One of the best summer treats is an ice-cold beer. You know the feeling - the scorching sun beating down on you, the sweat dripping profusely from your brow.
You spot a cool, shady bar and order a pint of the coldest lager on tap. Pure bliss is mere seconds away as you wrap your laughing gear around the glass in anticipation and in that instant, you expect a crashing wave of unadulterated liquid refreshment to come flooding into your mouth ... except it's warm.
The trouble most punters find in local beer is that it is often not cold enough. Sure, while most accept cultural preferences and are used to soft drinks being sold only slightly chilled in convenience stores, getting a lukewarm beer, half of which is foam, at the prices these joints charge, just doesn't quite cut it.
Getting beer served at the right temperature is of utmost importance. According to beer guru Gary Heyne of the Boxing Cat Brewery, beer is best served at 1 degree Celsius. "When it goes 1 degree above serving point, carbon dioxide jumps out of solution so you're pouring foam," he says.
Another problem with warm beer is that yeast continues to work at temperatures above 3 degrees Celsius and the beers continue to ferment, giving that headache people associate with hangovers as they continue to imbibe the beverage.
The reason most beer is not served cold enough is because of the limitations of dispensing systems. Most places employ an under-the-counter keg system, where carbon dioxide is pumped into a keg left at room temperature (around 22 degrees to 30 degrees Celsius) of beer, forcing it out into lines that get cooled in a water-based refrigeration unit at zero degrees.
The unit is equipped with a motor to prevent freezing, and then the beer gets served from the tap at supposedly 3 degrees Celsius, but in reality the temperature varies between 6 and 8 degrees Celsius.
Elegant solution
In this set-up, the fridge motor creates a noticeable amount of noise, while the kegs under the bar take up valuable space that can be used for other refrigeration. Beer left in the lines warms up and foams up when it mixes with colder beer in the glass, and wastage is also a problem, which means money is wasted. This is especially of concern given the cost of premium imported beers, such as Guinness, which costs more than 1,000 yuan (US$146) a keg.
Irishman Stephen Sands specializes in a more elegant solution. Formerly working for Fosters and consulting for IMI Cornelius, the world's leading supplier of beverage-dispensing and cooling equipment, the former O'Malley's and Park Tavern general manager is an expert in installing and maintaining cool rooms (also known as cold rooms).

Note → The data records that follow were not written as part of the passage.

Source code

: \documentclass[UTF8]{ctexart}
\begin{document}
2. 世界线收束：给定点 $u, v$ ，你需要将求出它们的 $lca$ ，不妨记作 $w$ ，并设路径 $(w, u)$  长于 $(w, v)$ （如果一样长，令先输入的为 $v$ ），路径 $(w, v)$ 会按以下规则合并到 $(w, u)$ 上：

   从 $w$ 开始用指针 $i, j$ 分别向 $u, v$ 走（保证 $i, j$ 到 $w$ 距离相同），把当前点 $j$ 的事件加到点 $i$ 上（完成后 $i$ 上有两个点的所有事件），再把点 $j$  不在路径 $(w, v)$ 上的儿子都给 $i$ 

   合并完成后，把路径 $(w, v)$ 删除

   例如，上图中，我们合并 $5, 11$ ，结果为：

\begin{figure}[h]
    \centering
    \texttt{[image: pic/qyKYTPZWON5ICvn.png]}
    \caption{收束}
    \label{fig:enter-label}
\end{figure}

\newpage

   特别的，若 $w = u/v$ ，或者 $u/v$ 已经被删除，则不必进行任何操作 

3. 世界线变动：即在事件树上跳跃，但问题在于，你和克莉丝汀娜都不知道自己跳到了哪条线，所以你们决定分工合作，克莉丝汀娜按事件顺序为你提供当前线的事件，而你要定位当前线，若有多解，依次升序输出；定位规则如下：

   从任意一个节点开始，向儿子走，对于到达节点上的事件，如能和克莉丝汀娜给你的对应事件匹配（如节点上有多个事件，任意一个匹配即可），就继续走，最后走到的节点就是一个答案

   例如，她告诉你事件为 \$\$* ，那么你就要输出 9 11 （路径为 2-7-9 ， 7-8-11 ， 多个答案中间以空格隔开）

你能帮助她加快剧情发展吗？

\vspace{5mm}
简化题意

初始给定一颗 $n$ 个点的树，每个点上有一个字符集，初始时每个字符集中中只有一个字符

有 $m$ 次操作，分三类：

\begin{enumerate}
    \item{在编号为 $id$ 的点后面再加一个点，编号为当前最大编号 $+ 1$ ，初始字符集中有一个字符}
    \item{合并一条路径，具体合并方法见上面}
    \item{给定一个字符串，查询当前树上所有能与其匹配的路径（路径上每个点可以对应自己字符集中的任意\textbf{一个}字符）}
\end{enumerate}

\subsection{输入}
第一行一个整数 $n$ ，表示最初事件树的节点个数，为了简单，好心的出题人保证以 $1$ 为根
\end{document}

These are temperature-controlled rooms where beers and carbon dioxide are regulated, crashed through a pool of glycol (which freezes at a lower temperature than water and thus chills the beer more efficiently), then pumped through large tubes known as pythons where glycol lines are wrapped around the beer lines. This chills the beer all the way to the countertop taps, which are also filled with glycol and maintain optimum temperature from the moment the beer leaves the kegs till it gets served in the glass.